Daniel Schultz
About Daniel Schultz
Daniel Schultz is an AI researcher currently serving as a PhD intern at Oak Ridge National Laboratory, where he specializes in data analytics, machine learning, and parallel algorithms. He holds a Master of Science in Computer Science from Eastern Washington University and is pursuing a Doctor of Philosophy at the University of Tennessee.
Work at Oak Ridge National Laboratory
Daniel Schultz has been working as an AI Researcher (PhD intern) at Oak Ridge National Laboratory since 2019. In this role, he engages in advanced research initiatives that leverage his expertise in data analytics, machine learning, and parallel algorithms. His contributions include working on projects that utilize technologies such as MPI, CUDA, and FFTW3, focusing on developing efficient algorithms for large-scale heterogeneous systems.
Education and Expertise
Daniel Schultz holds a Bachelor of Science (B.Sc.) in Computer Science from Eastern Washington University, which he completed from 2012 to 2015. He furthered his education with a Master of Science (MS) in Computer Science at the same institution from 2015 to 2017. Currently, he is pursuing a Doctor of Philosophy (PhD) in Computer Science at the Tickle College of Engineering at the University of Tennessee, which he has been studying since 2018. His academic background provides a strong foundation in data mining, machine learning, and parallel algorithms.

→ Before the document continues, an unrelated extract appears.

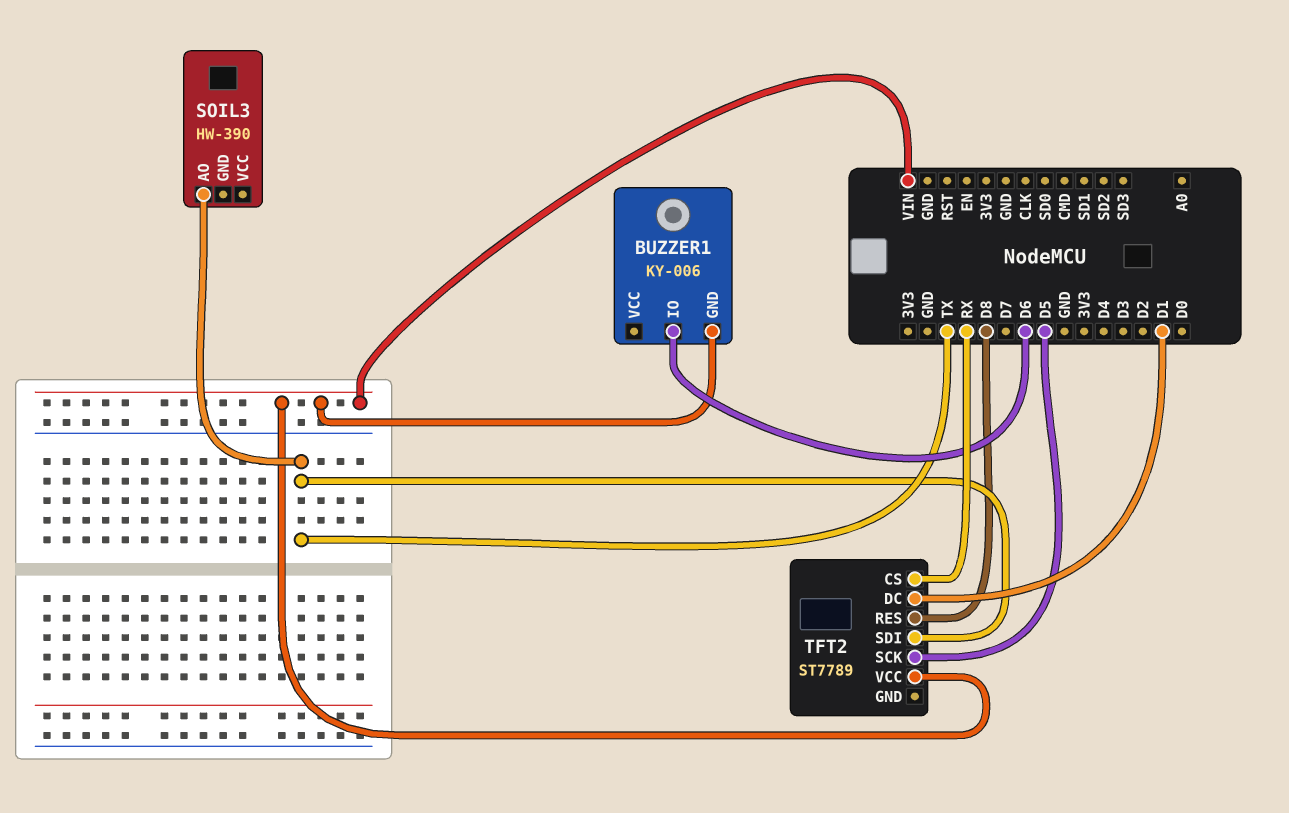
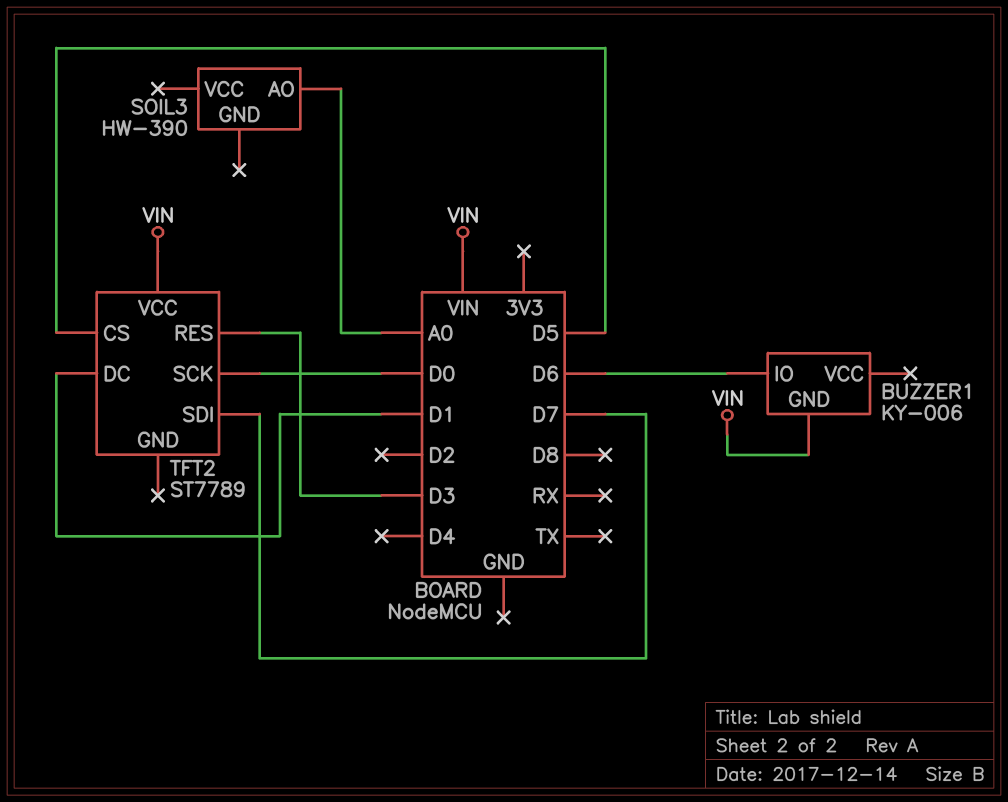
SOIL3 pin AO: TX -> A0
TFT2 pin CS: RX -> D5
TFT2 pin RES: D8 -> D3
TFT2 pin SCK: D5 -> D0
TFT2 pin SDI: TX -> D7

Background in Teaching and Research
Prior to his current role, Daniel Schultz served as a Graduate Teaching Assistant at Eastern Washington University from 2015 to 2017. In this position, he supported faculty in delivering course content and assisted students in understanding complex concepts in computer science. His experience in teaching complements his research work, where he has published findings as part of both independent and collaborative research initiatives.

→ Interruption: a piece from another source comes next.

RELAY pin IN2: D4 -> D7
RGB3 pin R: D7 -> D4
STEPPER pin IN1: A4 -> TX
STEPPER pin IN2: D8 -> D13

Technical Skills and Proficiencies
Daniel Schultz possesses a diverse skill set in programming and systems development. He is proficient in multiple operating systems, including Linux, OSX, and Windows, and has command line and scripting capabilities. His programming expertise includes languages such as C, C++, Java, Python, and C# .NET. Additionally, he has experience with Amazon AWS cloud EC2 for data analytics, enhancing his ability to work with large datasets and complex computational tasks.

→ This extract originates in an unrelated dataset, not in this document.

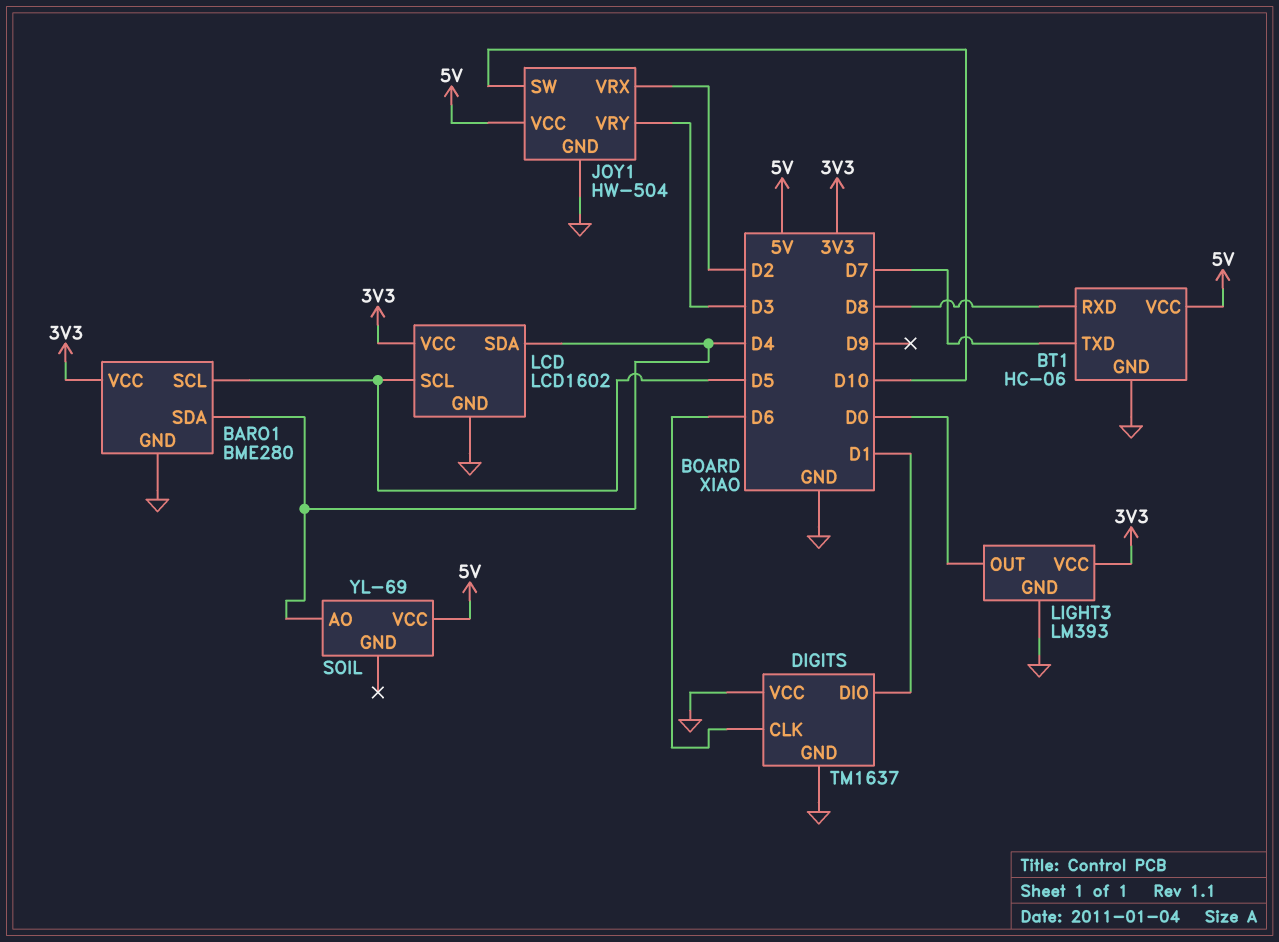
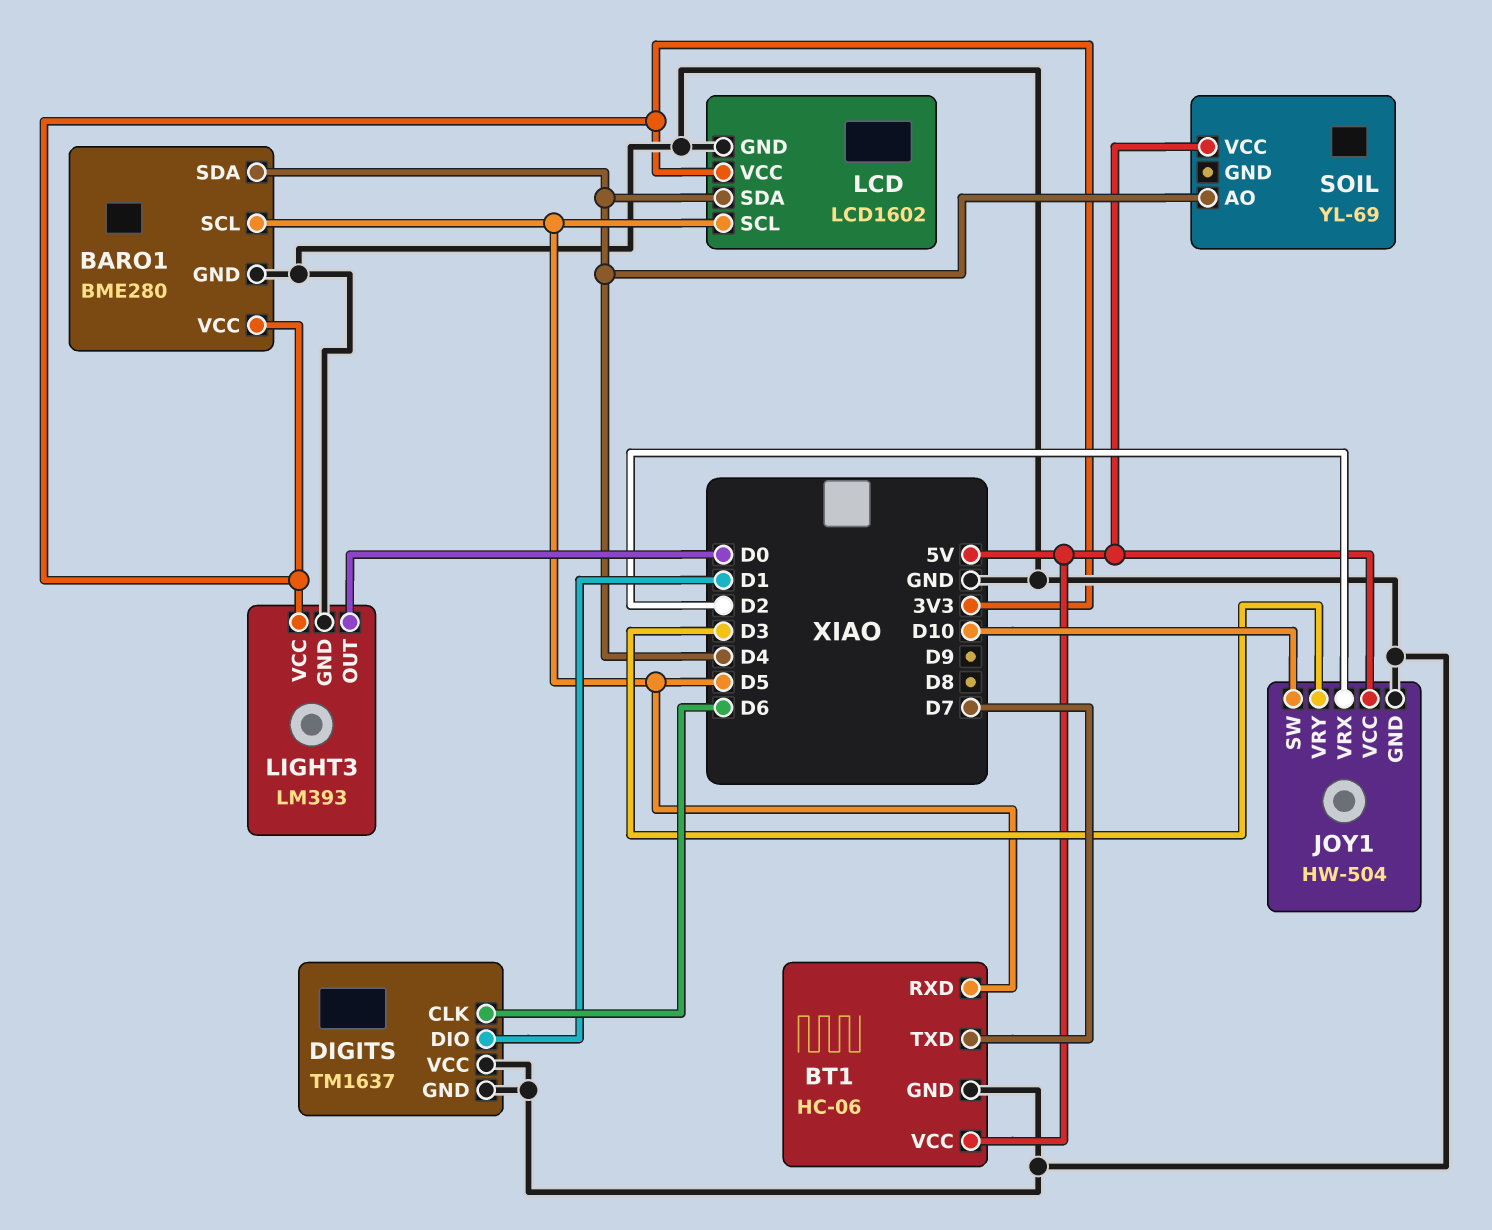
BT1 pin RXD: D8 -> D5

Contributions to Research Projects
Daniel Schultz has made significant contributions to various research projects, including the FFTECP project, where he focused on designing and implementing a fast and robust 2-D and 3-D FFT library for large-scale heterogeneous systems. His work in this area highlights his ability to apply theoretical knowledge to practical challenges in computational science, utilizing advanced technologies to improve performance and efficiency.